::: Task data :::
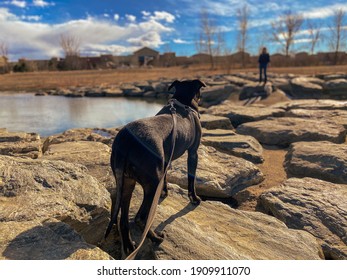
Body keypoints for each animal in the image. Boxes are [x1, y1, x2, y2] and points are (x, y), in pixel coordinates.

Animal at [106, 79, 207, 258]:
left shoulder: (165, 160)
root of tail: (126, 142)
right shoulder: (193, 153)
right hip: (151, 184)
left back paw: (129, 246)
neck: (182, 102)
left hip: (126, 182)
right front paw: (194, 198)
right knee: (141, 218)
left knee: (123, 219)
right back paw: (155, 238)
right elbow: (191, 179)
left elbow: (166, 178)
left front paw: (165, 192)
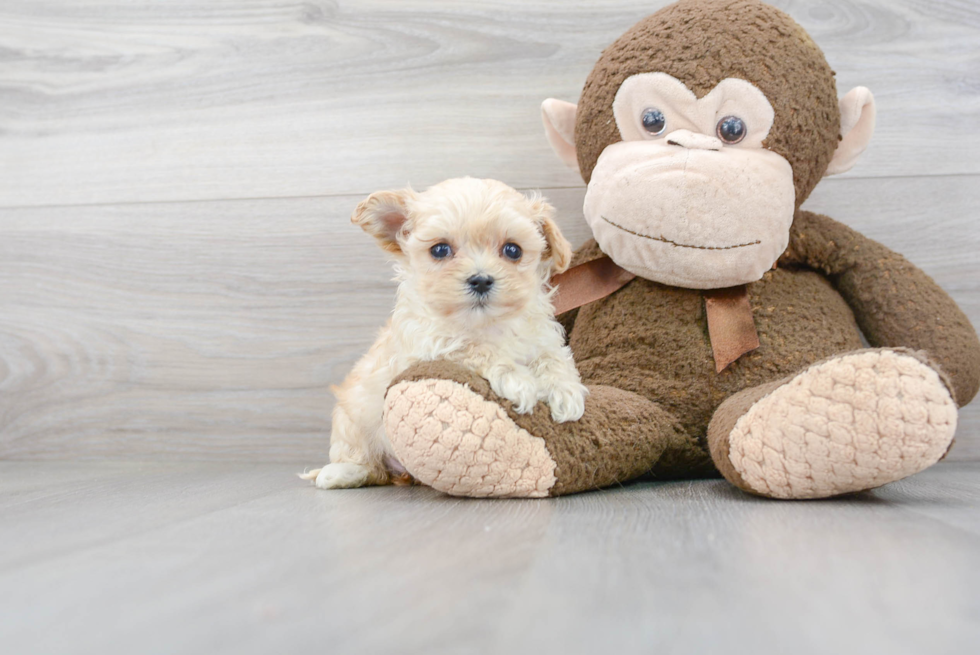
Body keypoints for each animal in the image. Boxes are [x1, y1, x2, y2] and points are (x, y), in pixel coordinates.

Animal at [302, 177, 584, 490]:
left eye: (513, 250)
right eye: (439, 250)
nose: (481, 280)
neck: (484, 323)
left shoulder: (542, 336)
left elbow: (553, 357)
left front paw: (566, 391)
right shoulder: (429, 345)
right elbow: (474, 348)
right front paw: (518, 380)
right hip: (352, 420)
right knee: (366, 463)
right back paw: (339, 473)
:::
::: Task data :::
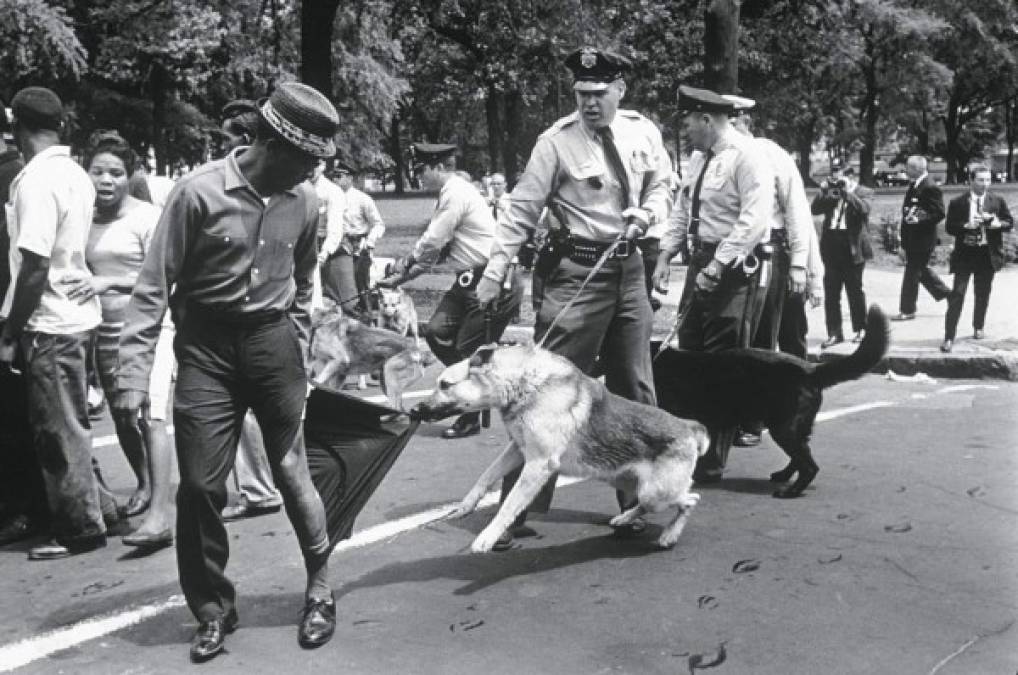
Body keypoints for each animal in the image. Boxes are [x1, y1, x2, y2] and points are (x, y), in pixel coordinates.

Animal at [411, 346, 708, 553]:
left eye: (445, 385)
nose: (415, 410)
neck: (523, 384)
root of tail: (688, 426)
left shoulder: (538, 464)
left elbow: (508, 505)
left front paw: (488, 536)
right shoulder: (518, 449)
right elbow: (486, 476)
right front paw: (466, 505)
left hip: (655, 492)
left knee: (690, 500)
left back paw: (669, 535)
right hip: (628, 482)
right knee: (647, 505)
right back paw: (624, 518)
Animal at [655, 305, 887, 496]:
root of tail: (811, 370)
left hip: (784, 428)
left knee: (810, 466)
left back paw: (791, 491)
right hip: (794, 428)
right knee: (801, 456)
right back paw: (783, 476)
:::
What needs to be done
Filter the lines above, keeping and copying those that contain "elbow".

Task output
right elbow: (191, 179)
left elbow: (166, 178)
left elbow: (553, 357)
right elbow: (474, 348)
left elbow: (508, 505)
right elbow: (486, 476)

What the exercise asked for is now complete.